▶ **УСЛОВИЕ ЗАДАНИЯ**
Перепишите слово в слово отрывок из текста об эго-идентичности: начните со слов «Сначала мы здесь» и продолжайте до слов «к этому вопросу.» включительно.

▶ **ИСХОДНЫЙ ТЕКСТ**
┌──

Сначала мы здесь займемся генетической непрерывностью такой саморепрезентации – непрерывностью, которая, несомненно, должна быть отнесена за счет работы "эго". Никакой другой внутренний фактор не мог обеспечить избирательного выделения значимых идентификаций на всем протяжении детства и постепенную интеграцию образов "я", достигающую кульминации в чувстве идентичности. По этой причине я вначале и назвал идентичность "эго-идентичностью". Однако, избрав название, аналогичное "эго-идеалу", я поставил вопрос о взаимоотношениях "эго-идеала" и "эго-идентичности".
Фрейд относил интернализацию воздействий окружения к функциям "супер-эго" или "эго-идеала", которые должны представлять приказы и запрещения, исходящие от окружения и его традиций. Давайте сравним два утверждения Фрейда, относящихся к этому вопросу.
"Супер– эго" ребенка в действительности строится не по модели родителей, а по модели "супер-эго" родителей; оно перенимает то же самое содержание, становится проводником традиций и всех вечных ценностей, которые передавались этим путем от поколения к поколению. Вы можете легко догадаться, насколько важно признание "супер-эго" для понимания социального поведения человека, например проблемы делинквентности, и, возможно, для обеспечения нас некоторыми практическими советами по образованию… Человечество никогда не живет полностью в настоящем. Идеологии "супер-эго" увековечивают прошлое, традиции племени и народа, которые поддаются, хотя и медленно, влиянию настоящего, новых тенденций
219
развития и, пока они действуют через «супер-эго», играют важную роль в жизни человека"7.

└──

▶ **ДАННЫЕ ЗАДАНИЯ**
┌──

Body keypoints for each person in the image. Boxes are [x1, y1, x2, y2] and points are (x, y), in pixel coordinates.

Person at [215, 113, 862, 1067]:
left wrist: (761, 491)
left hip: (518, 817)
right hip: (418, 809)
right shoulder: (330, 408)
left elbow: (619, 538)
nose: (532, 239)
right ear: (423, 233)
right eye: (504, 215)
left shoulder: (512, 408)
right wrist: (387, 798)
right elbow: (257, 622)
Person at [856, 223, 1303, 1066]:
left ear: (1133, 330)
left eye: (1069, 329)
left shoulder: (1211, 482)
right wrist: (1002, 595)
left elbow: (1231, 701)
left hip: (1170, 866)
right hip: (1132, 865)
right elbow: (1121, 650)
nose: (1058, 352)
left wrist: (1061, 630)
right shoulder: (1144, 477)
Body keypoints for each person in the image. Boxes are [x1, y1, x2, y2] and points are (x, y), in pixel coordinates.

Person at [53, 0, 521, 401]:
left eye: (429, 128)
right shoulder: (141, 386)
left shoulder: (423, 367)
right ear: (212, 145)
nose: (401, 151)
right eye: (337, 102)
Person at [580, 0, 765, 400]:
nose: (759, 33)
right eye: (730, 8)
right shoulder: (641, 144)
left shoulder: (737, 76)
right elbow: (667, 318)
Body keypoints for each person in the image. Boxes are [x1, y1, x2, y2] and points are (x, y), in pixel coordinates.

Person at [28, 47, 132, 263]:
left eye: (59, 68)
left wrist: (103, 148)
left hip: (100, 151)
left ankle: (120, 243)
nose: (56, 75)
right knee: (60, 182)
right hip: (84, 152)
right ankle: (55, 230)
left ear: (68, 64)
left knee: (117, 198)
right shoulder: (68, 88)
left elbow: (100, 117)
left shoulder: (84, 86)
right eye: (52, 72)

└──

▶ **ОТВЕТ**
Сначала мы здесь займемся генетической непрерывностью такой саморепрезентации – непрерывностью, которая, несомненно, должна быть отнесена за счет работы "эго". Никакой другой внутренний фактор не мог обеспечить избирательного выделения значимых идентификаций на всем протяжении детства и постепенную интеграцию образов "я", достигающую кульминации в чувстве идентичности. По этой причине я вначале и назвал идентичность "эго-идентичностью". Однако, избрав название, аналогичное "эго-идеалу", я поставил вопрос о взаимоотношениях "эго-идеала" и "эго-идентичности".
Фрейд относил интернализацию воздействий окружения к функциям "супер-эго" или "эго-идеала", которые должны представлять приказы и запрещения, исходящие от окружения и его традиций. Давайте сравним два утверждения Фрейда, относящихся к этому вопросу.